• BRIEF
Each line starting at the one that contains "Follow HUX London" and ending at the one that contains "About HUX London" must be returned exactly, and the rest of the listing is left out.

• INPUT MATERIAL
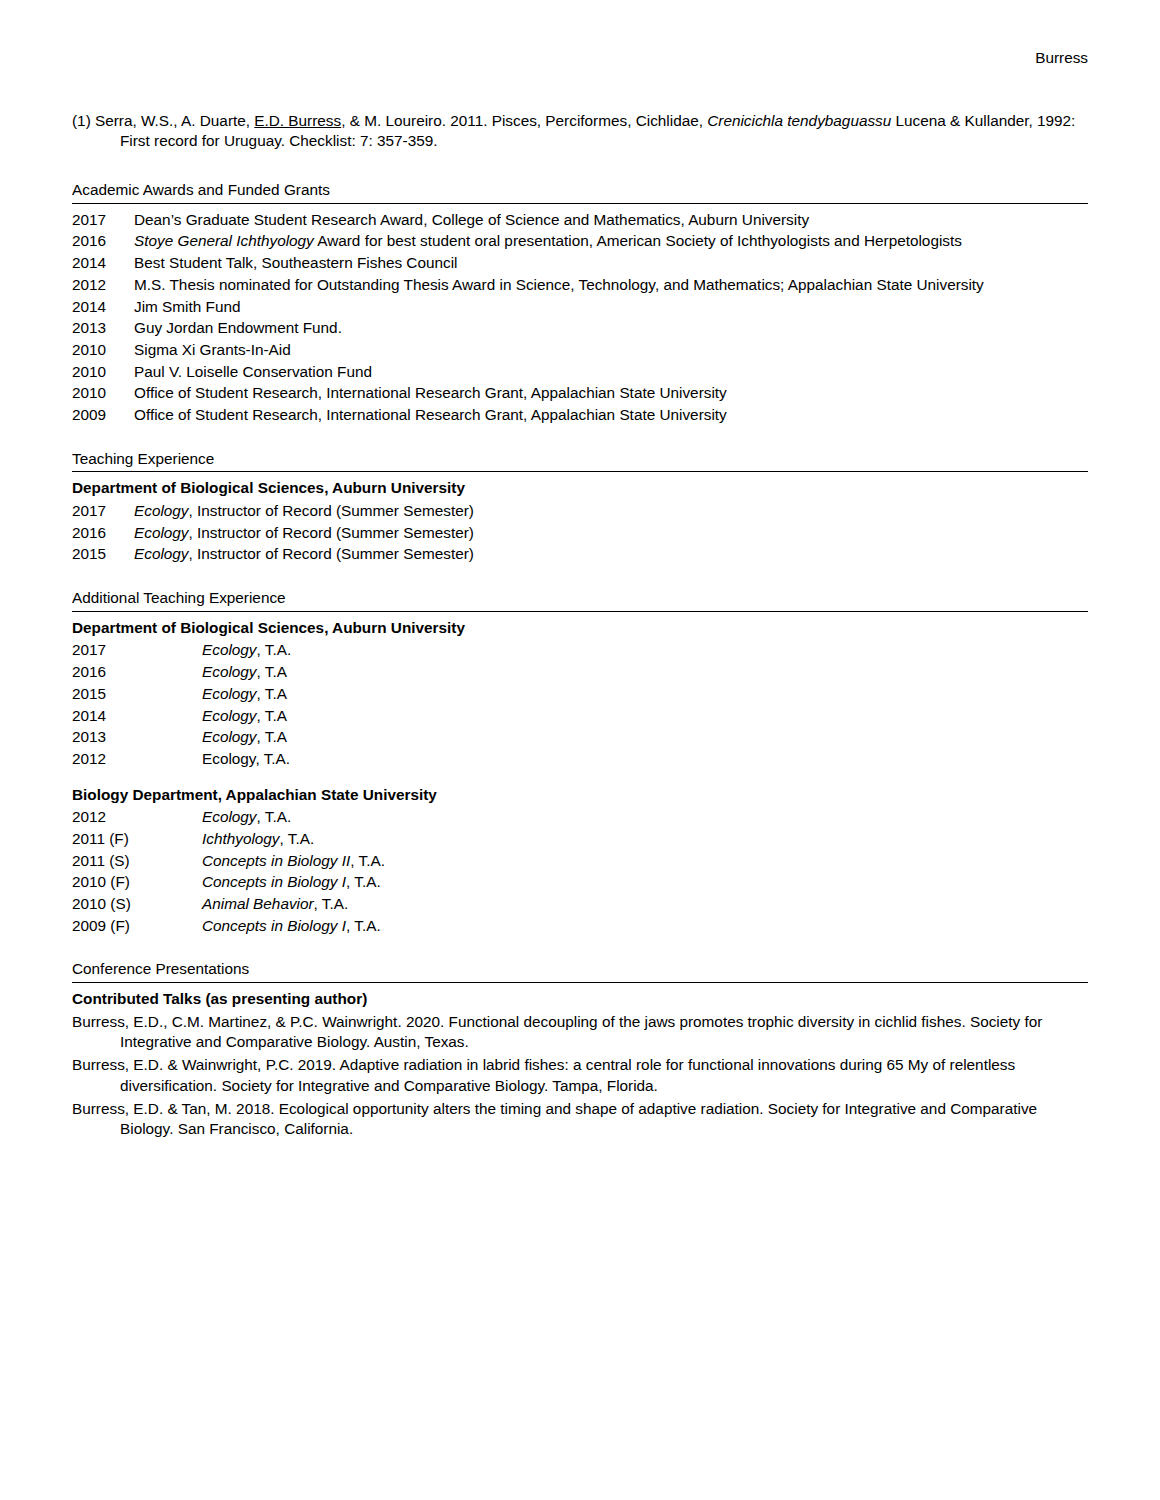Burress
(1) Serra, W.S., A. Duarte, E.D. Burress, & M. Loureiro. 2011. Pisces, Perciformes, Cichlidae, Crenicichla tendybaguassu Lucena & Kullander, 1992: First record for Uruguay. Checklist: 7: 357-359.
Academic Awards and Funded Grants
| 2017 | Dean’s Graduate Student Research Award, College of Science and Mathematics, Auburn University |
| 2016 | Stoye General Ichthyology Award for best student oral presentation, American Society of Ichthyologists and Herpetologists |
| 2014 | Best Student Talk, Southeastern Fishes Council |
| 2012 | M.S. Thesis nominated for Outstanding Thesis Award in Science, Technology, and Mathematics; Appalachian State University |
| 2014 | Jim Smith Fund |
| 2013 | Guy Jordan Endowment Fund. |
| 2010 | Sigma Xi Grants-In-Aid |
| 2010 | Paul V. Loiselle Conservation Fund |
| 2010 | Office of Student Research, International Research Grant, Appalachian State University |
| 2009 | Office of Student Research, International Research Grant, Appalachian State University |
Teaching Experience
Department of Biological Sciences, Auburn University
| 2017 | Ecology , Instructor of Record (Summer Semester) |
| 2016 | Ecology , Instructor of Record (Summer Semester) |
| 2015 | Ecology , Instructor of Record (Summer Semester) |
Additional Teaching Experience
Department of Biological Sciences, Auburn University
| 2017 | Ecology , T.A. |
| 2016 | Ecology , T.A |
| 2015 | Ecology , T.A |
| 2014 | Ecology , T.A |
| 2013 | Ecology , T.A |
| 2012 | Ecology, T.A. |
Biology Department, Appalachian State University
| 2012 | Ecology , T.A. |
| 2011 (F) | Ichthyology , T.A. |
| 2011 (S) | Concepts in Biology II , T.A. |
| 2010 (F) | Concepts in Biology I , T.A. |
| 2010 (S) | Animal Behavior , T.A. |
| 2009 (F) | Concepts in Biology I , T.A. |
Conference Presentations
Contributed Talks (as presenting author)
Burress, E.D., C.M. Martinez, & P.C. Wainwright. 2020. Functional decoupling of the jaws promotes trophic diversity in cichlid fishes. Society for Integrative and Comparative Biology. Austin, Texas.
Burress, E.D. & Wainwright, P.C. 2019. Adaptive radiation in labrid fishes: a central role for functional innovations during 65 My of relentless diversification. Society for Integrative and Comparative Biology. Tampa, Florida.
Burress, E.D. & Tan, M. 2018. Ecological opportunity alters the timing and shape of adaptive radiation. Society for Integrative and Comparative Biology. San Francisco, California.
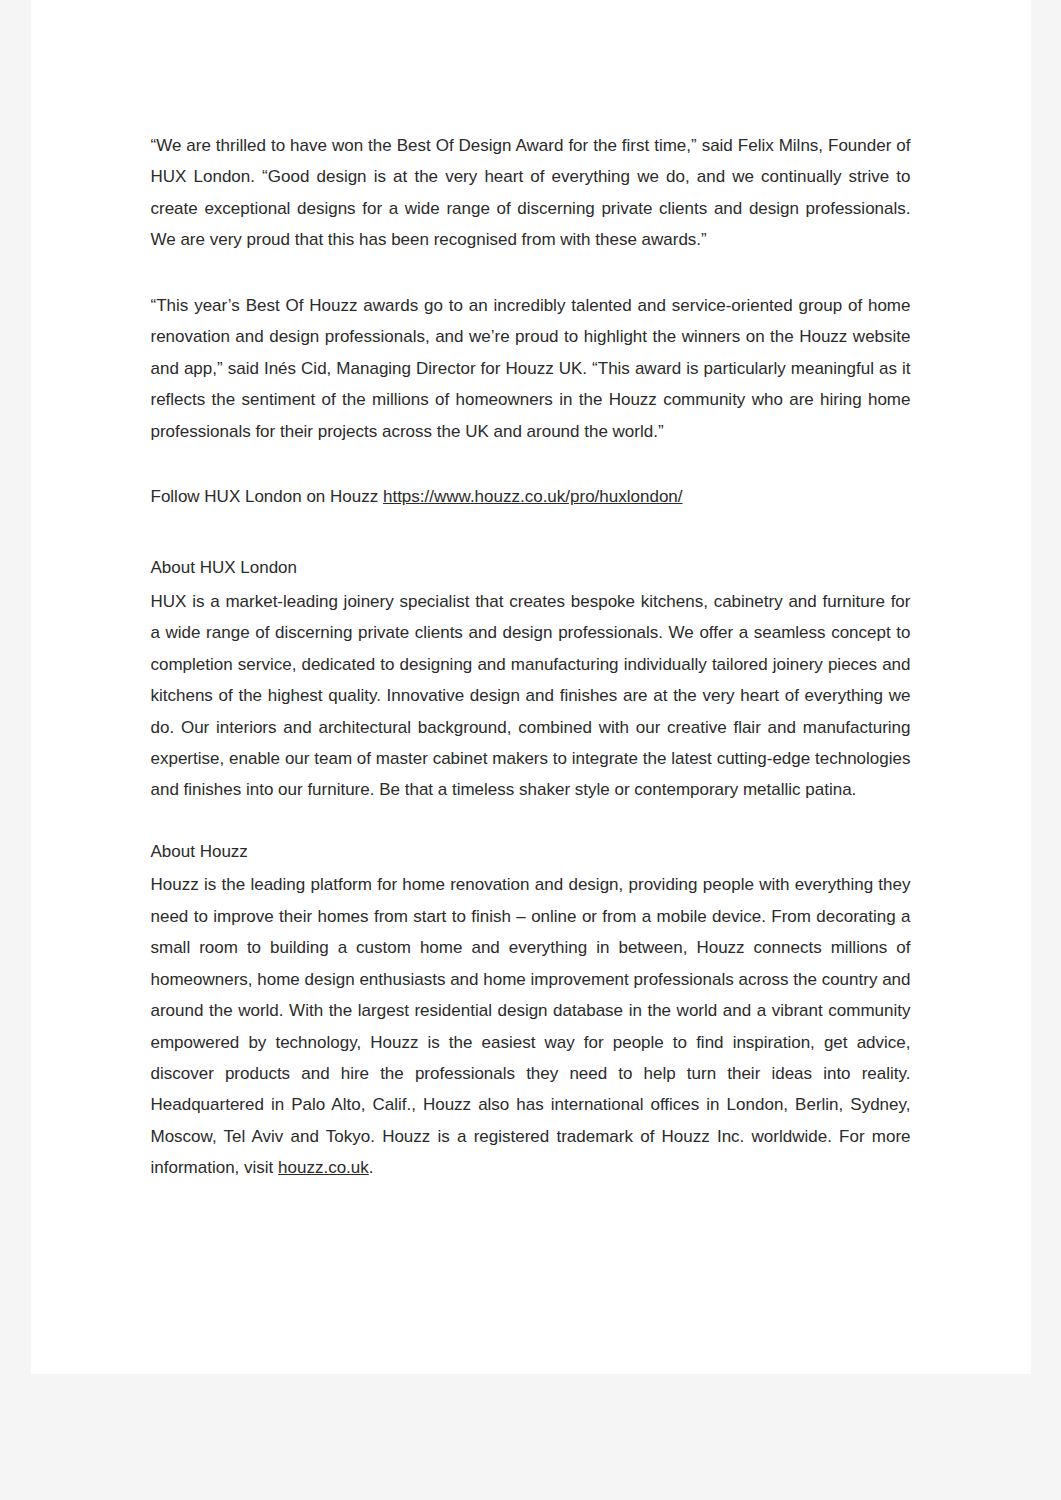“We are thrilled to have won the Best Of Design Award for the first time,” said Felix Milns, Founder of HUX London. “Good design is at the very heart of everything we do, and we continually strive to create exceptional designs for a wide range of discerning private clients and design professionals. We are very proud that this has been recognised from with these awards.”
“This year’s Best Of Houzz awards go to an incredibly talented and service-oriented group of home renovation and design professionals, and we’re proud to highlight the winners on the Houzz website and app,” said Inés Cid, Managing Director for Houzz UK. “This award is particularly meaningful as it reflects the sentiment of the millions of homeowners in the Houzz community who are hiring home professionals for their projects across the UK and around the world.”
Follow HUX London on Houzz https://www.houzz.co.uk/pro/huxlondon/
About HUX London
HUX is a market-leading joinery specialist that creates bespoke kitchens, cabinetry and furniture for a wide range of discerning private clients and design professionals. We offer a seamless concept to completion service, dedicated to designing and manufacturing individually tailored joinery pieces and kitchens of the highest quality. Innovative design and finishes are at the very heart of everything we do. Our interiors and architectural background, combined with our creative flair and manufacturing expertise, enable our team of master cabinet makers to integrate the latest cutting-edge technologies and finishes into our furniture. Be that a timeless shaker style or contemporary metallic patina.
About Houzz
Houzz is the leading platform for home renovation and design, providing people with everything they need to improve their homes from start to finish – online or from a mobile device. From decorating a small room to building a custom home and everything in between, Houzz connects millions of homeowners, home design enthusiasts and home improvement professionals across the country and around the world. With the largest residential design database in the world and a vibrant community empowered by technology, Houzz is the easiest way for people to find inspiration, get advice, discover products and hire the professionals they need to help turn their ideas into reality. Headquartered in Palo Alto, Calif., Houzz also has international offices in London, Berlin, Sydney, Moscow, Tel Aviv and Tokyo. Houzz is a registered trademark of Houzz Inc. worldwide. For more information, visit houzz.co.uk.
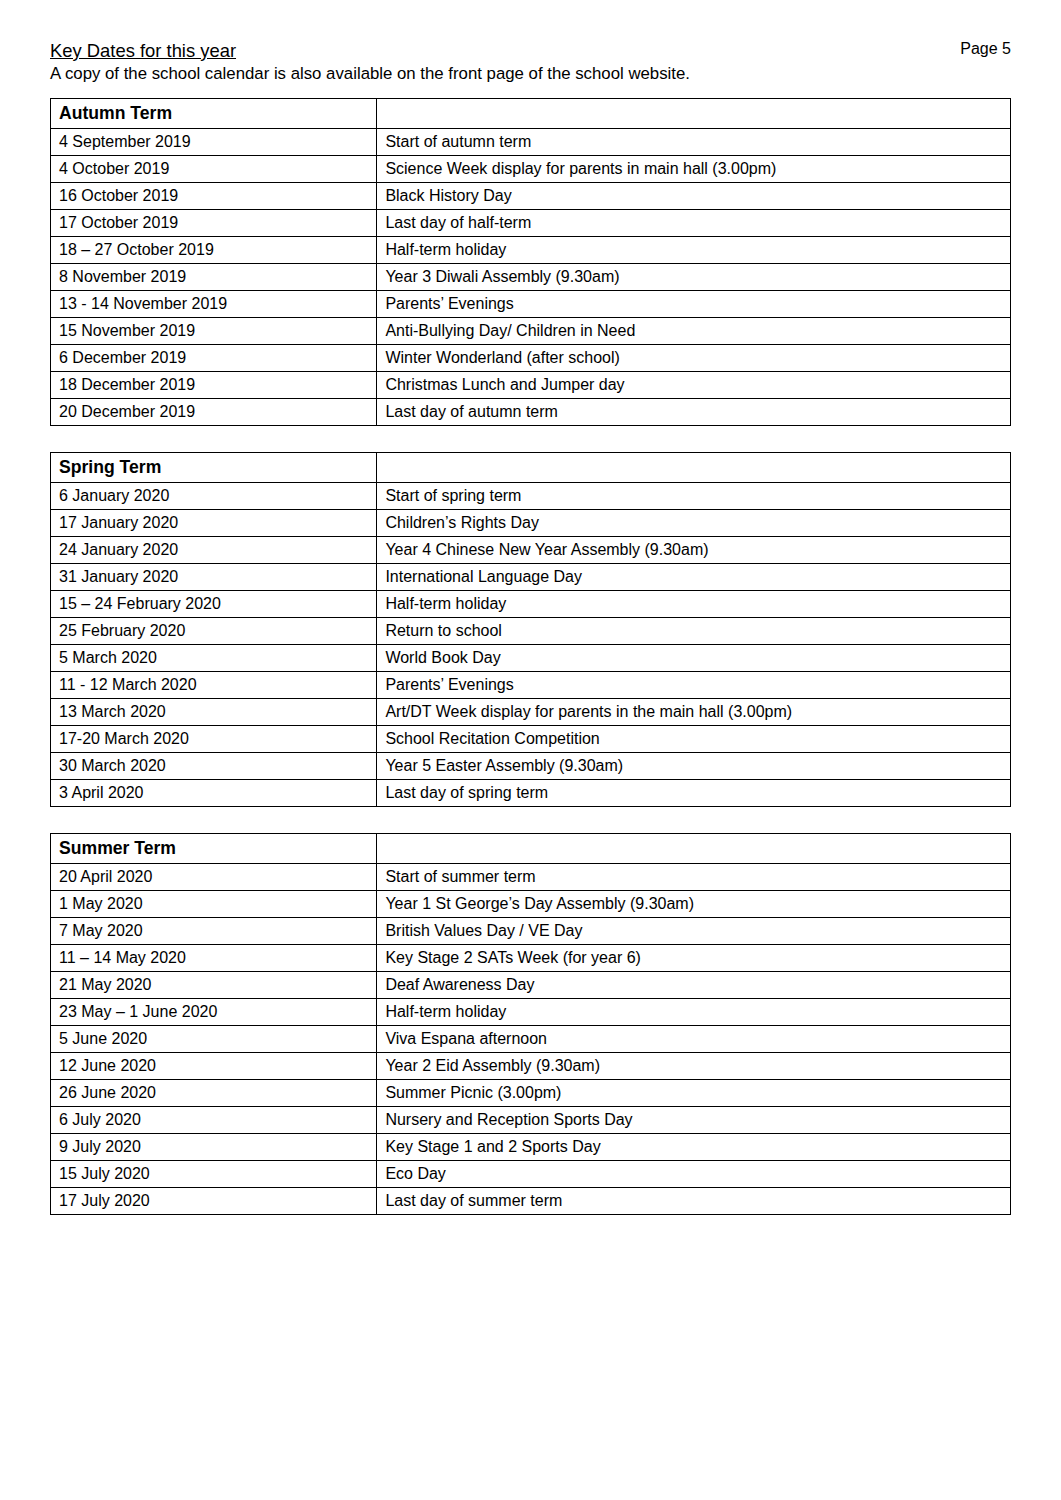Key Dates for this year
Page 5
A copy of the school calendar is also available on the front page of the school website.
| Autumn Term | |
| --- | --- |
| 4 September 2019 | Start of autumn term |
| 4 October 2019 | Science Week display for parents in main hall (3.00pm) |
| 16 October 2019 | Black History Day |
| 17 October 2019 | Last day of half-term |
| 18 – 27 October 2019 | Half-term holiday |
| 8 November 2019 | Year 3 Diwali Assembly (9.30am) |
| 13 - 14 November 2019 | Parents’ Evenings |
| 15 November 2019 | Anti-Bullying Day/ Children in Need |
| 6 December 2019 | Winter Wonderland (after school) |
| 18 December 2019 | Christmas Lunch and Jumper day |
| 20 December 2019 | Last day of autumn term |
| Spring Term | |
| --- | --- |
| 6 January 2020 | Start of spring term |
| 17 January 2020 | Children’s Rights Day |
| 24 January 2020 | Year 4 Chinese New Year Assembly (9.30am) |
| 31 January 2020 | International Language Day |
| 15 – 24 February 2020 | Half-term holiday |
| 25 February 2020 | Return to school |
| 5 March 2020 | World Book Day |
| 11 - 12 March 2020 | Parents’ Evenings |
| 13 March 2020 | Art/DT Week display for parents in the main hall (3.00pm) |
| 17-20 March 2020 | School Recitation Competition |
| 30 March 2020 | Year 5 Easter Assembly (9.30am) |
| 3 April 2020 | Last day of spring term |
| Summer Term | |
| --- | --- |
| 20 April 2020 | Start of summer term |
| 1 May 2020 | Year 1 St George’s Day Assembly (9.30am) |
| 7 May 2020 | British Values Day / VE Day |
| 11 – 14 May 2020 | Key Stage 2 SATs Week (for year 6) |
| 21 May 2020 | Deaf Awareness Day |
| 23 May – 1 June 2020 | Half-term holiday |
| 5 June 2020 | Viva Espana afternoon |
| 12 June 2020 | Year 2 Eid Assembly (9.30am) |
| 26 June 2020 | Summer Picnic (3.00pm) |
| 6 July 2020 | Nursery and Reception Sports Day |
| 9 July 2020 | Key Stage 1 and 2 Sports Day |
| 15 July 2020 | Eco Day |
| 17 July 2020 | Last day of summer term |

• ANSWER AREA
Follow HUX London on Houzz https://www.houzz.co.uk/pro/huxlondon/
About HUX London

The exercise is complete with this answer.